The problem - Return every line of the data below word for word, and leave the pictures out of your answer.

Material provided -

▼

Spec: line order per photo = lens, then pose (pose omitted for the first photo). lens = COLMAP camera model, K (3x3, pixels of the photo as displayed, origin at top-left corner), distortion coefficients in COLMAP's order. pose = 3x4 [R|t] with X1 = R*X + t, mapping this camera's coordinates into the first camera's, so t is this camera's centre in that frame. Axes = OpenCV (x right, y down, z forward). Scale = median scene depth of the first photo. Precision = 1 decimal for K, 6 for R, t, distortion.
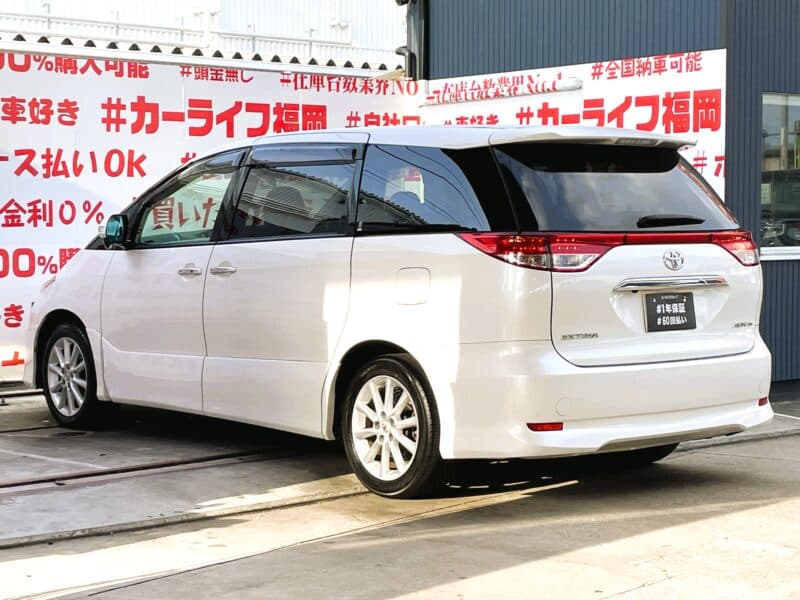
lens RADIAL K [[1508.3, 0, 399.5], [0, 1508.3, 295.6], [0, 0, 1]] dist [0.052293, 0.000000]
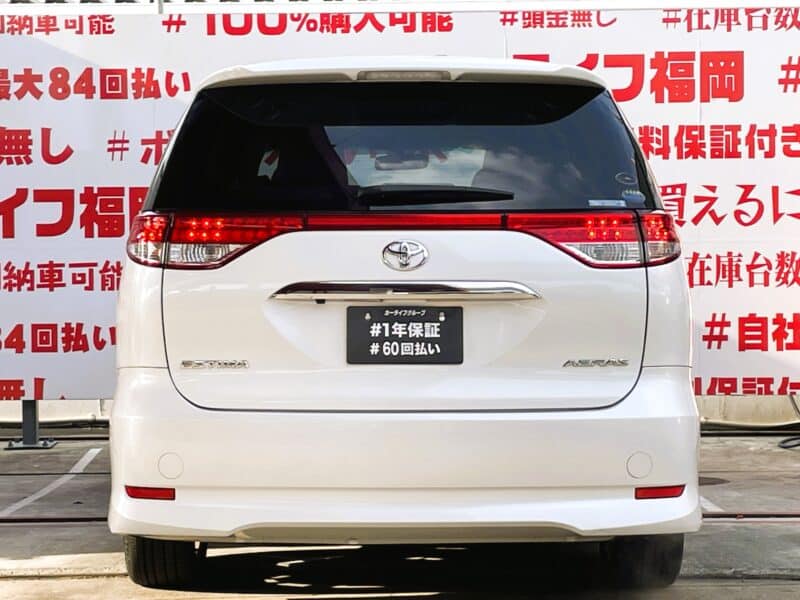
lens RADIAL K [[1987.9, 0, 400.3], [0, 1987.9, 297.2], [0, 0, 1]] dist [0.091068, 0.000000]
pose [[0.771351, 0.013038, -0.636277, 0.472151], [-0.027566, 0.999536, -0.012936, 0.003608], [0.635813, 0.027517, 0.771352, 0.224715]]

▲

Written solution -
Spec: line order per photo = lens, then pose (pose omitted for the first photo). lens = COLMAP camera model, K (3x3, pixels of the photo as displayed, origin at top-left corner), distortion coefficients in COLMAP's order. pose = 3x4 [R|t] with X1 = R*X + t, mapping this camera's coordinates into the first camera's, so t is this camera's centre in that frame. Axes = OpenCV (x right, y down, z forward). Scale = median scene depth of the first photo. Precision = 1 decimal for K, 6 for R, t, distortion.
lens RADIAL K [[1508.3, 0, 399.5], [0, 1508.3, 295.6], [0, 0, 1]] dist [0.052293, 0.000000]
lens RADIAL K [[1987.9, 0, 400.3], [0, 1987.9, 297.2], [0, 0, 1]] dist [0.091068, 0.000000]
pose [[0.771351, 0.013038, -0.636277, 0.472151], [-0.027566, 0.999536, -0.012936, 0.003608], [0.635813, 0.027517, 0.771352, 0.224715]]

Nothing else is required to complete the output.